Short task 1 –
Lay out the records as a Markdown table with the columns Row and Line. Begin at the line with "green L-shape: rotated 20 degrees clockwise", continue through the end of the records, and leave out the picture lines and any blank lines.

Passage –
::::::::::
Testing models; more PCT considerations re TRT

[From Bill Powers (941130.1600 MST)]

Tom Bourbon (941130.0833) --

The altered environments provide tests for _both_ models, not just the
TRT model. Under the new conditions, either model, or both of them, can
succeed, or fail.

Before Bruce Abbott pops his cork, I hasten to point out that the Law of
Effect model was supposed to illustrate _learning_, not just the
performance of going up a gradient. The learning was in the form of
changes in the probability per unit time of a tumble for dNut positive
or negative (separately). The control models did not exhibit any
learning (that Bruce would accept as real learning), so the same aspect
of the two models was not being tested.

Bruce's model contains a control model, but the form is a little
different from the one I proposed. If dNut is positive, the delay is
determined by PTS+, which tends toward zero (producing maximum delay)
but PTS+ is not affected by the error signal. If dNut is negative, the
delay is determined by PTS-, which tends toward 1.0 (zero delay) and is
also not affected by the error signal. The error signal itself is simply
the condition of dNut being greater or less than zero by any amount
however small. It simply causes switching between using the two
probabilities as appropriate for positive and negative dNut.

ยทยทยท

---------------------------------------
An addendum to this morning's post about models of learning.

One thing I meant to go into, but kept getting sidetracked from, was the
fact that there is normally no one behavior that will produce a given
consequence. This fact doesn't show up in the special situations that
are commonly studied, because in these situations _there are no
disturbances_. It is only when the environmental situation is completely
constant that there can be any "discriminative stimulus" that predicts
the "right behavior" for producing a given consequence.

This is really a branch off the remark about Skinner's idea of the
operant as a class of behaviors with a common consequence. In fact, we
generally name behaviors by the most striking consequence they produce,
which means that if different behaviors are required to produce the same
consequence, we will not notice the difference. We use the same name for
all the different actions: opening the puzzle box, pressing the bar,
running the maze. No matter what the cat does to open the puzzle box, we
call it "opening the puzzle box" or an "escape response," as if this
were just one unitary act.

There are really three ideas here. First, disturbances normally require
that _different_ actions be performed to achieve the _same_ consequence.
Second, when different actions are performed but the behavior is named
for the consequence that they produce, actions that are actually
different are reported as having been the same. And third, different
actions are required because in a normal environment, independent causes
-- disturbances -- contribute to the consequence, so it is impossible to
repeat a consequence except by varying the action.

And maybe fourth: behavior is typically reported qualitatively: the cat
escaped from the puzzle box, or it did not. But what makes behavior work
are quantitative relationships between the actions produced by the
organism and their effects on the environment. To escape the puzzle box,
the cat might have to rotate a latch by 90 degrees. But for the kind of
latch I have in mind, a crossbar pivoted in the center, rotating it
either 110 degrees or 80 degrees will not work: the rotation must be
close to 90 degrees. What matters is not _that_ the latch was rotated,
but _how much_ it was rotated. So what the cat learns is to produce a
quantitative change in an environmental variable, the angle of the
latch's crossbar.

However, the experimenter who is not thinking quantitatively may not
notice this. The result may be reported as if either the action is
effective in opening the door, or it is not. There can thus seem to be
discriminative stimuli that signal this behavior in a logical way, when
in fact a mere logical (on-off) signal can't discriminate between
amounts of effect on the environment caused by actions.
::::::::::
[Dataset excerpt]
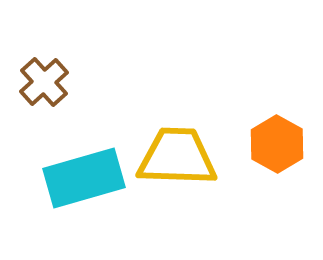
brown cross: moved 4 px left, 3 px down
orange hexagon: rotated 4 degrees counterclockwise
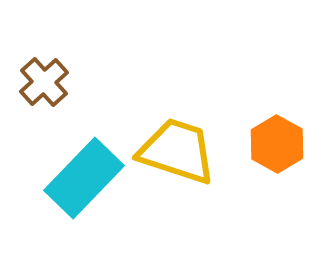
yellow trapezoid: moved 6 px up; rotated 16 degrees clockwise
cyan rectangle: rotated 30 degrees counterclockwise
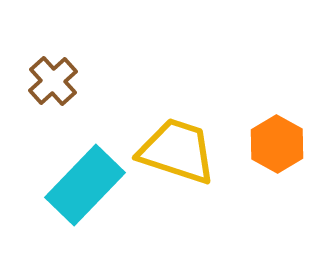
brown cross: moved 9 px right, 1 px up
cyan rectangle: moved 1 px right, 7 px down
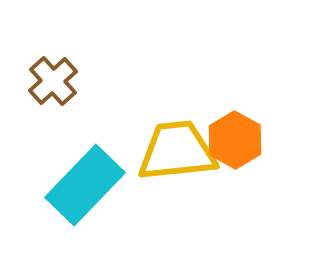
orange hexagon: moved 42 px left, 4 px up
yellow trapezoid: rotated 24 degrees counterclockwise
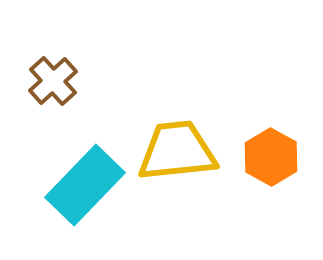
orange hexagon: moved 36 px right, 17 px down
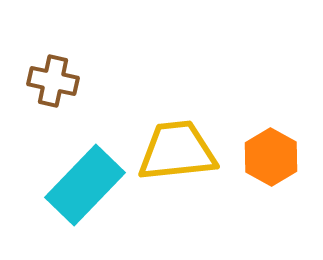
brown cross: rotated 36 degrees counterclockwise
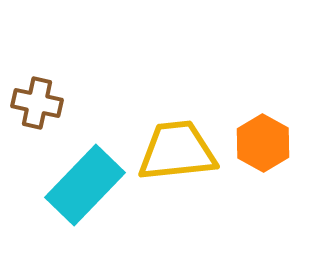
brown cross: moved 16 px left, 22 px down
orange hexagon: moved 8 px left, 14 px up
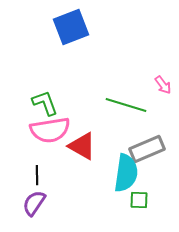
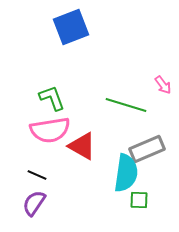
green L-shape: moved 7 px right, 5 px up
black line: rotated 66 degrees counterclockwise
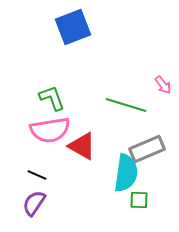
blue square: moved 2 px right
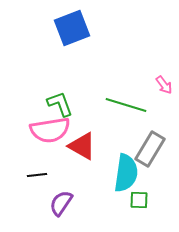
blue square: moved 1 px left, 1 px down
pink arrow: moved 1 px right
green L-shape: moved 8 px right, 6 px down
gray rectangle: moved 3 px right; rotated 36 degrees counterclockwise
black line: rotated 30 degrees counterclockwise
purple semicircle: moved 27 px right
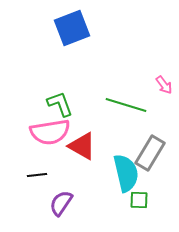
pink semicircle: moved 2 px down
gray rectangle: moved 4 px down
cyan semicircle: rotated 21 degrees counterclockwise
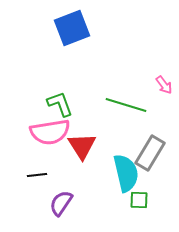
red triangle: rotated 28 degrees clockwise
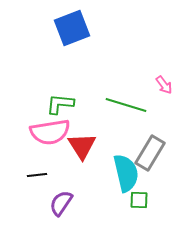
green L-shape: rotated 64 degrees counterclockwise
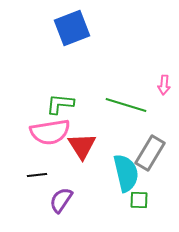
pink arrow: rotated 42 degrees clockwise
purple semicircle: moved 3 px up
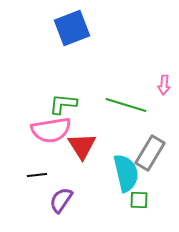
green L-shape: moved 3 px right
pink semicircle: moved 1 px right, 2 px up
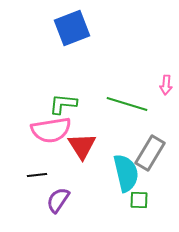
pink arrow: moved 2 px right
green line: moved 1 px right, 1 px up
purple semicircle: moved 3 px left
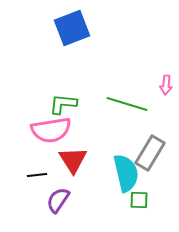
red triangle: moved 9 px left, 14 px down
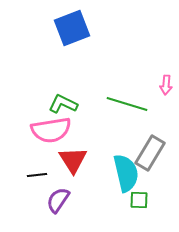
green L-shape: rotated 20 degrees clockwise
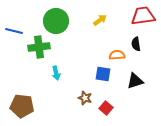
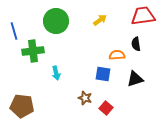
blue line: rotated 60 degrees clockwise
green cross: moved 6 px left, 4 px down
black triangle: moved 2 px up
::::::::::
Short task 2 –
Duplicate the part of the post on learning models starting with "This is really" and going on through "one unitary act.".

Exercise response 1 –
| Row | Line |
|---|---|
| 1 | green L-shape: rotated 20 degrees clockwise |
| 2 | blue line: rotated 60 degrees clockwise |
| 3 | green cross: moved 6 px left, 4 px down |
| 4 | black triangle: moved 2 px up |

Exercise response 2 –
This is really a branch off the remark about Skinner's idea of the
operant as a class of behaviors with a common consequence. In fact, we
generally name behaviors by the most striking consequence they produce,
which means that if different behaviors are required to produce the same
consequence, we will not notice the difference. We use the same name for
all the different actions: opening the puzzle box, pressing the bar,
running the maze. No matter what the cat does to open the puzzle box, we
call it "opening the puzzle box" or an "escape response," as if this
were just one unitary act.